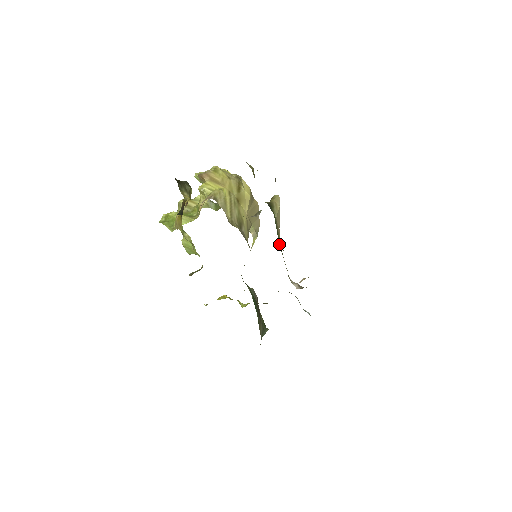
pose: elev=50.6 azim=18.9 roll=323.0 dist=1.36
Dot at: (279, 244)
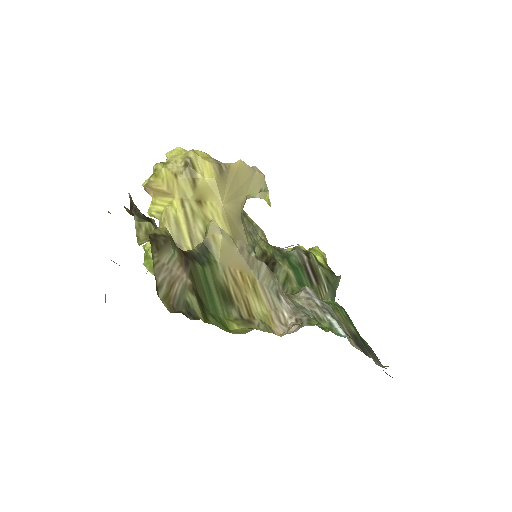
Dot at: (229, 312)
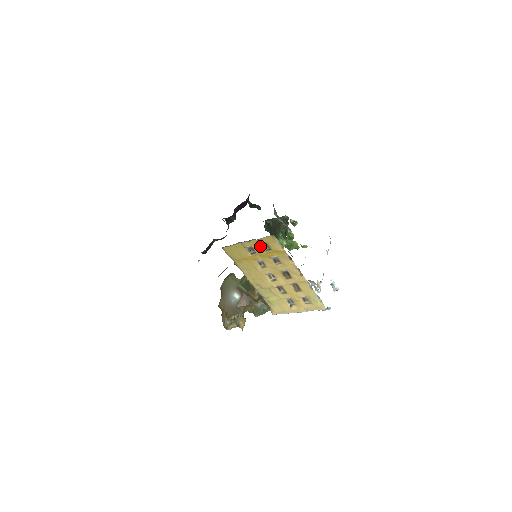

==

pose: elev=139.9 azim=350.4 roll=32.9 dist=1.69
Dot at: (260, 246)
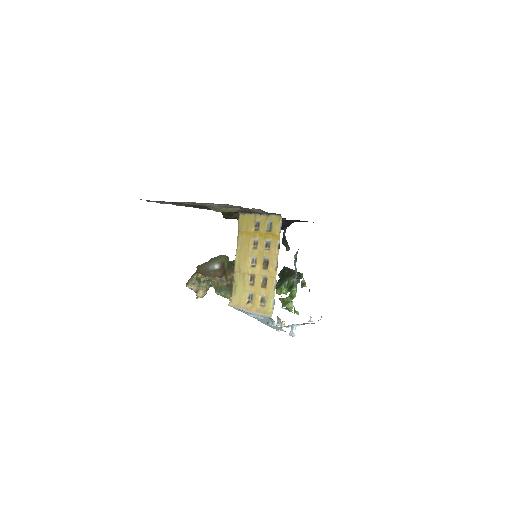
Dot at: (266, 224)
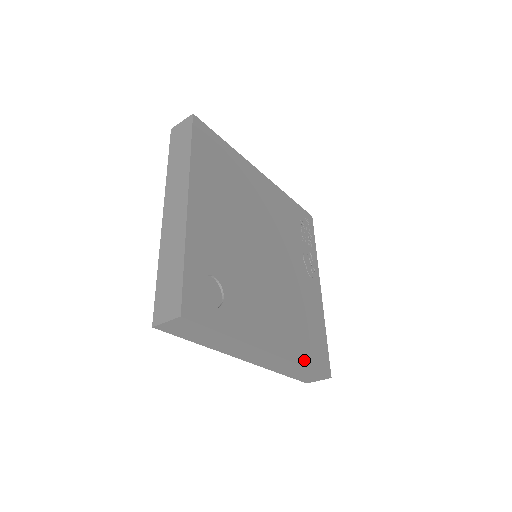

==

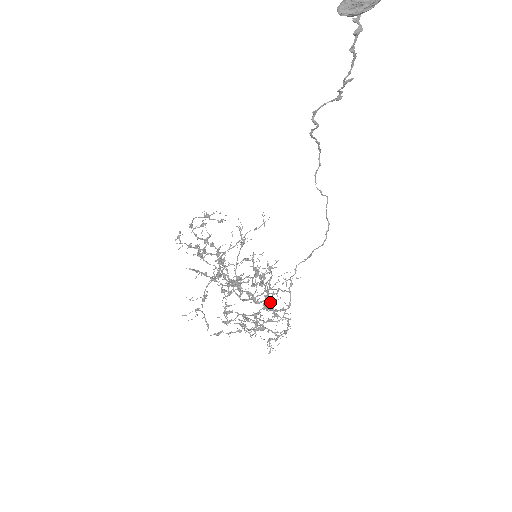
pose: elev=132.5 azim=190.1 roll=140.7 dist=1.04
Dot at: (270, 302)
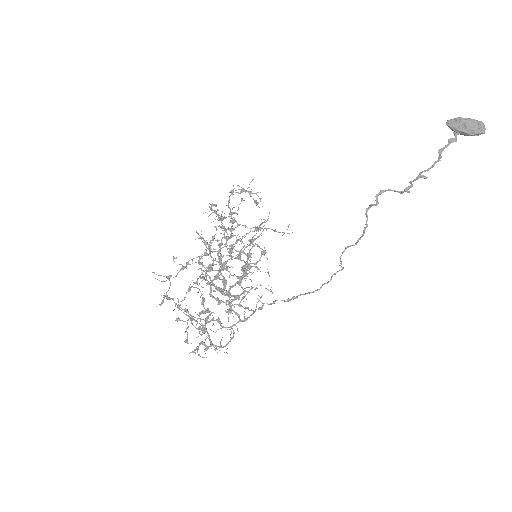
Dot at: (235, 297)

▶ _Directive_
Copy out the items from the line with "pose: elev=139.9 azim=350.4" up to and including the line with "Dot at: (266, 224)", leaving out any pictures.

▶ _Correct response_
pose: elev=139.9 azim=350.4 roll=32.9 dist=1.69
Dot at: (260, 246)
Dot at: (266, 224)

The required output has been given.